#### COMPITI DA SVOLGERE:
A. Nel testo sull'Akita Inu, che cosa significa la parola «Inu»?
B. Prosegua il testo sull'Akita Inu dopo l'ultima frase riportata.

#### SEZIONE DI TESTO:
::::

Akita Inu, il cane dei Samurai







Akita é una regione situata a nord dell'isola principale del Giappone (Honshu) dove la razza é stata selezionata e si é evoluta. lnu significa cane, quindi si può tradurre in "Cane d'Akita".

 L'ASPETTO 

E' quello di uno Spitz di grossa taglia, quindi testa a cuneo, orecchie erette portate un poco in avanti, coda arrotolata e portata lateralmente ai fianchi. Inoltre il cane deve dare un'impressione di naturalezza e di semplicità con un tocco di primitività che, unitamente alla mole e al portamento di regale dignità, fanno di questo animale un raro esempio di perfezione naturale. I Giapponesi per spiegare la bellezza di questo cane usano vocaboli sfumati che é quasi impossibile rendere in Italiano. Abbastanza grossolanamente si potrebbe dire che le qualità estetiche delI'Akita non sono vistose o appariscenti, ma consistono in una linea dal fascino sobrio ove le qualità che non appaiono sono ancora più importanti di quelle subito evidenti. La bellezza in questo cane é una qualità naturale senza alcun tocco di artificio, fatta essenzialmente di semplicità e di armonia. L'Akita-lnu sta in piedi come avesse le radici nella terra.

::::

#### VOCI RIPORTATE:
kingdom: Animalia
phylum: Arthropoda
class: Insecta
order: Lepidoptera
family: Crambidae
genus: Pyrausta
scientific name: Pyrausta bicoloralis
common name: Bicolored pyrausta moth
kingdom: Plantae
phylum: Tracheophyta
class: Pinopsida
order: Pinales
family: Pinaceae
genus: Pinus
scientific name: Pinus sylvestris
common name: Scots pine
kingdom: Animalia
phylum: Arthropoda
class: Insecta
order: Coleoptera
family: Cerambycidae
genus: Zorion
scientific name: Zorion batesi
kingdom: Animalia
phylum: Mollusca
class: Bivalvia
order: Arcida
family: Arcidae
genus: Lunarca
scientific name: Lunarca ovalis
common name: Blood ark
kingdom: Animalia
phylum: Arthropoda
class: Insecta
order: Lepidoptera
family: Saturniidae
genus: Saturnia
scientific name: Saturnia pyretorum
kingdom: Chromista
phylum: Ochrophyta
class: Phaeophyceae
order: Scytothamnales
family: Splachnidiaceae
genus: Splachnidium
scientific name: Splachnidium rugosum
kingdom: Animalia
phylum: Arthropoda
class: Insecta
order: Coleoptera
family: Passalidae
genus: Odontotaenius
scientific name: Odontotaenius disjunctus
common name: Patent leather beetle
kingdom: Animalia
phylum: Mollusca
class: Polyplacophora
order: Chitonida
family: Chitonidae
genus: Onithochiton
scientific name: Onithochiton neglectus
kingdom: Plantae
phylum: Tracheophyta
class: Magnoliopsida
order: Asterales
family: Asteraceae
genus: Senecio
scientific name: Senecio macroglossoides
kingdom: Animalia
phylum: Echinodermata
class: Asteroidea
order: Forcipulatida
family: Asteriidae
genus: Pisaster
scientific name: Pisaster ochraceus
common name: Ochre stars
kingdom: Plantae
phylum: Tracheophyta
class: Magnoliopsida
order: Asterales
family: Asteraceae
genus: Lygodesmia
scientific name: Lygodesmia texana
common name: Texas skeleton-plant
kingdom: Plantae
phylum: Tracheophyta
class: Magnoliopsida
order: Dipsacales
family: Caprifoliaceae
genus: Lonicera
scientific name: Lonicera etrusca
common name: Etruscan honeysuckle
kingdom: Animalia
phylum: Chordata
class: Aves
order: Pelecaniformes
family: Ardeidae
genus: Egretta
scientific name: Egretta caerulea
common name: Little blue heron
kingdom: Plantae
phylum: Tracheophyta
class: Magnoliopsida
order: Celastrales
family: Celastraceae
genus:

::::

#### COMPITI RISOLTI:
A. Significa «cane».

B.
IL CARATTERE

 L'espressione più usata dai Giapponesi per indicare l'indole dell'Akita é: "prodezza naturale". Questa qualità morale è indispensabile, senza di essa il cane non è un Akita. Essa costituisce elemento di tale importanza per cui si può perdonare all'Akita un difetto di linea, compensando tale carenza puntando al massimo l'apprezzamento sulla sua intrepidezza. Il cane prode sta in piedi tranquillamente tenendo la testa alta e volge intorno a sé lo sguardo per mostrarsi in tutta la sua maestosità. Esso è in grado di assumere tale atteggiamento perchè sicuro di se stesso. Il cane prode, in situazioni di normalità non palesa inquietudine; un detto giapponese dice: "In silenzio tranquillo come la foresta, in azione è come un lampo". Dunque un cane prode è sempre calmo, non è meticolosamente attento alle minuzie, ma è naturalmente dotato di coraggio composto, accompagnato da dignità e forza. In questo spirito ardimentoso, unitamente alle sembianze di pari pregio e alla intrepidezza sta tutto il reale valore dell'Akita-lnu .

Nel Luglio del 1931 questo cane è stato proclamato "Tesoro Naturale del Giappone".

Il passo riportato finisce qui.